No one is certain just how many of the illegals there are in the United States, but a conservative estimate suggests around eleven million. In a population of about 270 million, their formal admission represents an increase of four percent - and it could be as high as six percent when the final count comes in.

And Bush is not just talking of some weaselly compromise such as the temporary protection visas awarded in Australia to 100 percent, gold plated, UN certified refugees; he foresees that the current illegals would quickly qualify for full American citizenship.

Now it is easy to be cynical about all this, especially in an election year. Bush's political opponents already are; they see it as a shameless grab for the Latino vote (most of the illegals have of course crossed the border from Mexico), a sop for the southern farmers who rely heavily on the illegals to provide cheap, non-union labour, and (of course) of sending the wrong signals by rewarding bad behaviour. They also assert that the gesture is not only cynical but empty, in that congress is most unlikely to approve the idea.

But the fact remains that Bush, a President of a country with real border protection problems and a crush of unlawful arrivals that makes Australia's appear barely visible is prepared to cut through the bigoted rhetoric of the right with a proposal that is both merciful and practical, and which also follows the logic of globalism, applying it to people as well as to trade and money.

As far as I know none of our fearless press gallery pundits have yet asked Howard or any of his ministers what they think of the idea. But there would certainly be some support in the most unexpected of quarters: conservative rural Australia.

Many Afghans and Iraqis accorded refugee status now live and work in the fruit-growing districts of Victoria, where they have endeared themselves to their employers as hard and willing workers and the communities in general as upright and law abiding citizens. For many, their initial three-year visas are about to expire, and the push is on from the locals and their parliamentary representatives for the government to stop playing political games and grant them permanent residency.

At this stage we do not know what Immigration Minister Amanda Vanstone thinks of this particular wrong signal, as she is too busy trying to bluster and bully her way out of trouble with Nauru and its pit of human misery in which 284 asylum seekers are still stranded in limbo (Vanstone's predecessor Ruddock once gloatingly told a reporter "If you think Woomera is hell, wait till you've seen Nauru," and went on to make bloody sure no Australian journalist ever got the chance.)

Those still incarcerated on the island are mainly Afghans found not to be refugees under the strict criteria, but who are scared to return and whose precarious government doesn't want them anyway; Vanstone's view is that they can either get on a plane to Kabul or stay on Nauru till hell freezes over, and that it isn't really Australia's problem anyway, but nonetheless she'll go through the motions of a status review and a health check by loyal government employees (not, of course, by anyone independent of her office).

Those 284 boat people represent just 0.0014 percent of Australia's population of 20 million.

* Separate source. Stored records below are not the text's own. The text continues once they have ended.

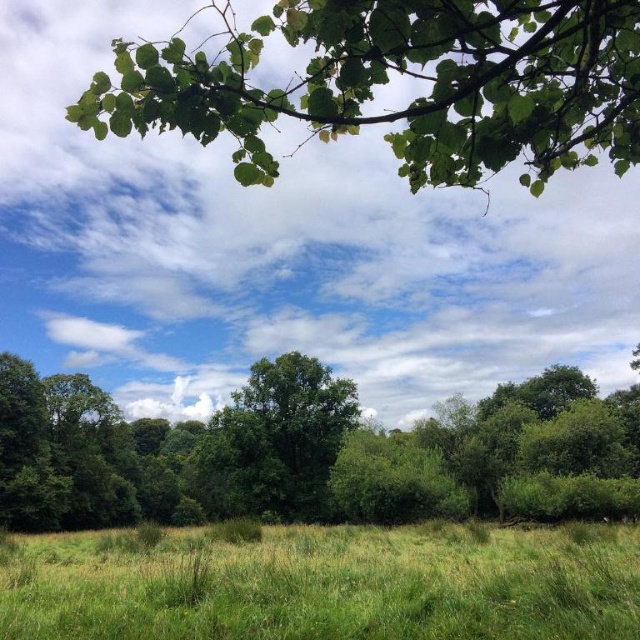
You are standing in the middle of the green leafy forest at center and want to look up at the green leafy branch at upper center. Since the forest is shorter than the branch, will you be able to see the branch clearly without any obstruction?

The green leafy forest at center is shorter than the green leafy branch at upper center, so you can see the branch clearly without obstruction.

You are standing in the middle of the green field and see the point marked at coordinates (314, 452). What is located at that point?

The green leafy forest at center is located at point (314, 452).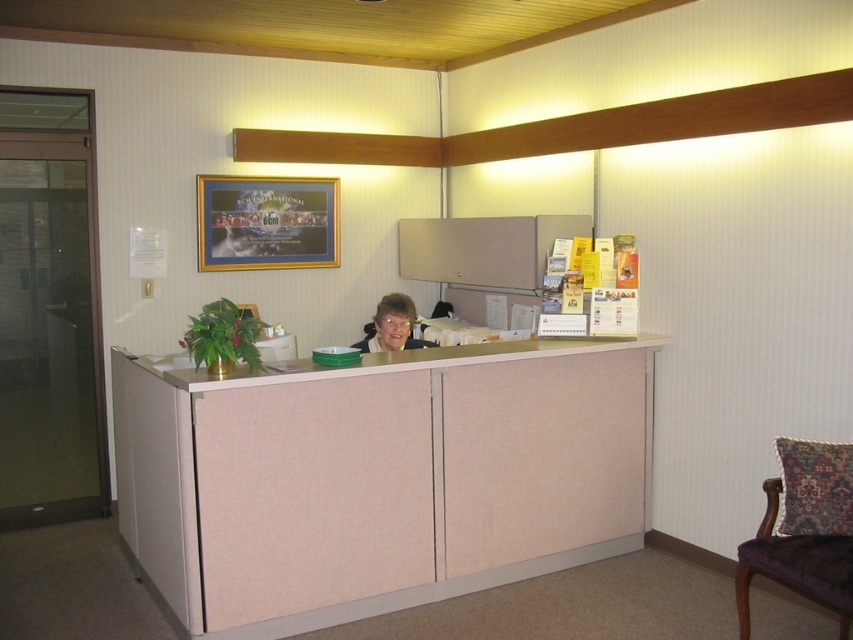
Question: Estimate the real-world distances between objects in this image. Which object is farther from the velvet purple chair at lower right?

Choices:
 (A) beige fabric desk at center
 (B) matte black hair at center

Answer: (B)

Question: Can you confirm if velvet purple chair at lower right is positioned to the right of matte black hair at center?

Choices:
 (A) yes
 (B) no

Answer: (A)

Question: Where is beige fabric desk at center located in relation to velvet purple chair at lower right in the image?

Choices:
 (A) above
 (B) below

Answer: (A)

Question: From the image, what is the correct spatial relationship of beige fabric desk at center in relation to velvet purple chair at lower right?

Choices:
 (A) right
 (B) left

Answer: (B)

Question: Considering the real-world distances, which object is closest to the velvet purple chair at lower right?

Choices:
 (A) matte black hair at center
 (B) beige fabric desk at center

Answer: (B)

Question: Which point is farther to the camera?

Choices:
 (A) beige fabric desk at center
 (B) matte black hair at center

Answer: (B)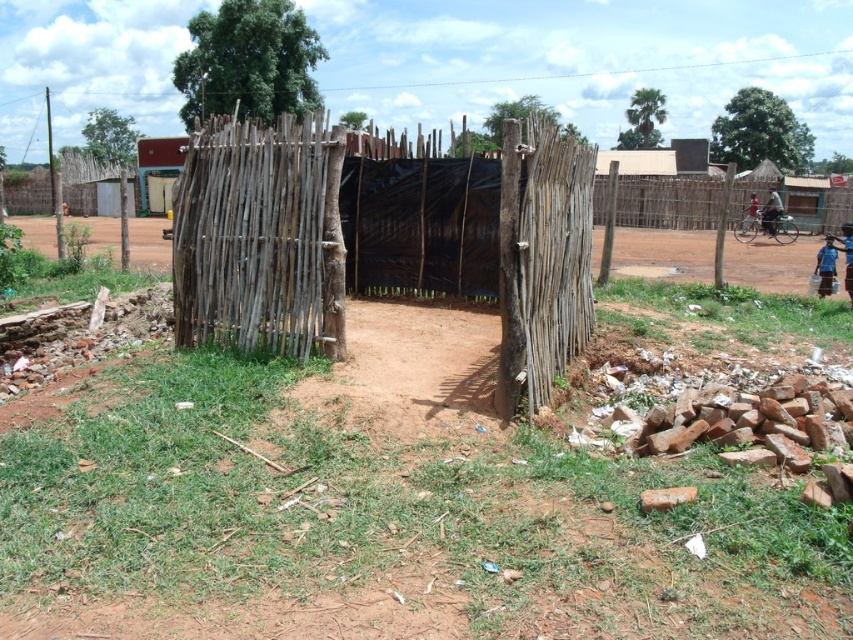
Looking at this image, you are standing in the rural scene and want to place a small potted plant between the natural wood fence at center and the blue fabric child at lower right. Based on their positions, where should the potted plant be placed relative to the blue fabric child?

The natural wood fence at center is located above the blue fabric child at lower right, so the potted plant should be placed below the natural wood fence at center and above the blue fabric child at lower right to position it between them.

Based on the photo, you are a delivery person who needs to place a package between the natural wood fence at center and the blue fabric child at lower right. The package requires a space of 8 meters. Can you fit it between them?

The distance between the natural wood fence at center and the blue fabric child at lower right is 7.50 meters, which is less than the required 8 meters. Therefore, the package cannot be placed between them.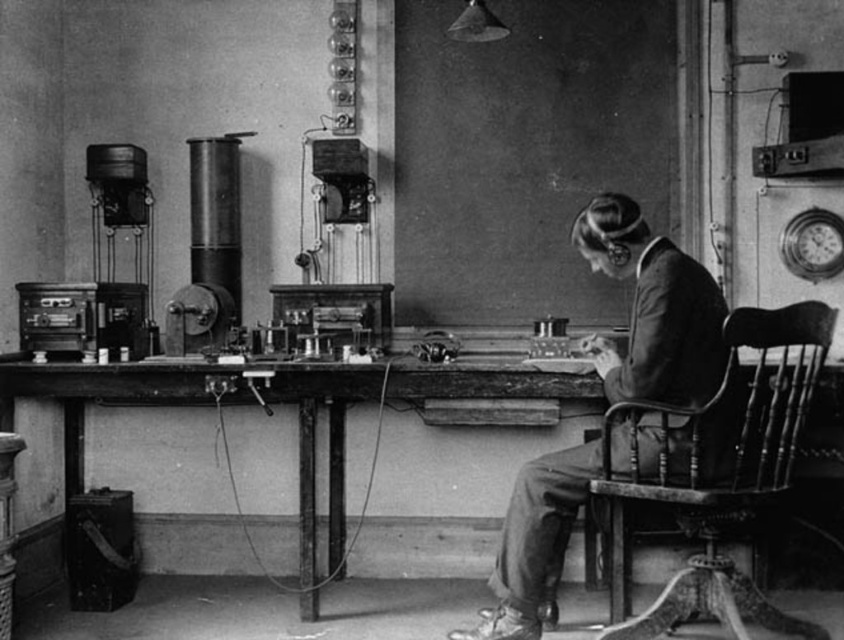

Is it too much to hope that, even at this late stage, the merest smidgeon of commonsense (if not lily-livered, do-gooder, caffe latte compassion) might penetrate the minister's thick hide and that she consider the American solution?

Probably, but we live in hope. It's just about all we have left.

The most extraordinary news of the week is that Washington intends to treat Saddam Hussein as a legitimate prisoner of war under the Geneva Convention. So we have the situation that a soldier captured on the battlefield in what the United States at least considers was a legally declared war in Afghanistan is not a POW, and is to be imprisoned indefinitely in a black hole with no rights under any known law; but a civilian politician trapped months after his opposing Commander in Chief declared the war in Iraq over and won is indeed a POW, with all the rights and privileges that entails under international law.

Is any further proof needed that the Yanks are making it up as they go along, and that the only law they respect is the law of the gun?